Hal looks up all the words for pipe, clog, drain, kitchen sink and disgusting, and calls Carlos, the plumber, who we’ve used before. Carlos says he will be there soon. He does not show. We call for two more days. He never shows. He’s always lovely on the phone, makes promises, but he never comes around. Fortunately, as long as you don’t overwhelm the sink, the water goes out, so the situation is livable. On Monday, we call the landlord (on the cel phone which gets spotty reception at our house). For some reason she decides it’s time to have the septic pumped. Pablo, the septic guy, comes right away, pumps out the septic and our sink flows fine.

It flows fine ’til just after Pablo, who is also a plumber, and his truck disappear from sight. Then it backs up big time. We call his cell, trying to get him back up the road… no answer. We leave a message, call his other numbers, plead with his wife. We call Carlos again. After many broken promises from both of them and another week, Pablo showed up yesterday and in 30 minutes has us flowing downhill again.

You are so grateful he finally came, you greet him like family, forgetting all the broken promises. Your emergencies are not his emergencies. Ticos don’t need to be heroes. He got here as soon as he could. It’s a different mentality; being the Queen of Huffy is useless to me here.

I am not a wuss. It takes more than two weeks without a phone and 12 days of cleaning up grey water in my kitchen and dining room to wear me down.

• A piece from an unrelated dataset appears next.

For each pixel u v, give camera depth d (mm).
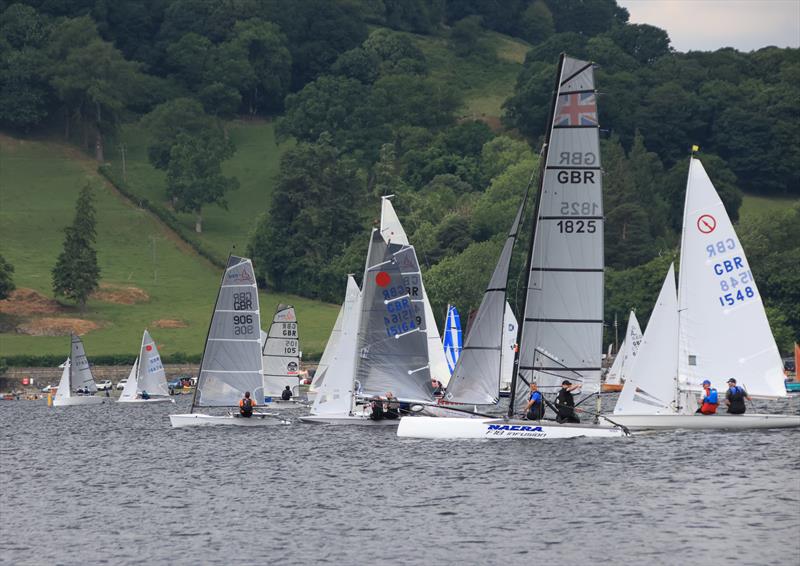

It took the radiator busting in the car. That was on Saturday. Hal and I were supposed to leave Sunday for Rancho Mastatal for a night. We found a mechanic and he said bring it in Monday, he would fix it, same day. Late today, Wednesday, we got it back. I think we were actually lucky at that. Not having a car puts me over the edge: the women in my family are car people. Have car, am complete. When her kids took Granny Boo’s car away (because she would drive down the boulevard in Ft. Lauderdale on the wrong side of the median), she never got over it. I understand that.

Still no phone, but the plumbing is fixed and we have the car. Unfortunately, just a few minutes ago, the water heater started leaking from the rusty old bottom. The valve to shut off the water going into the tank is rusted open, so we just have to keep towels on the floor and hope for the best. I shut the door to the laundry room so I can pretend it isn’t happening. Besides, the plumber is coming tomorrow.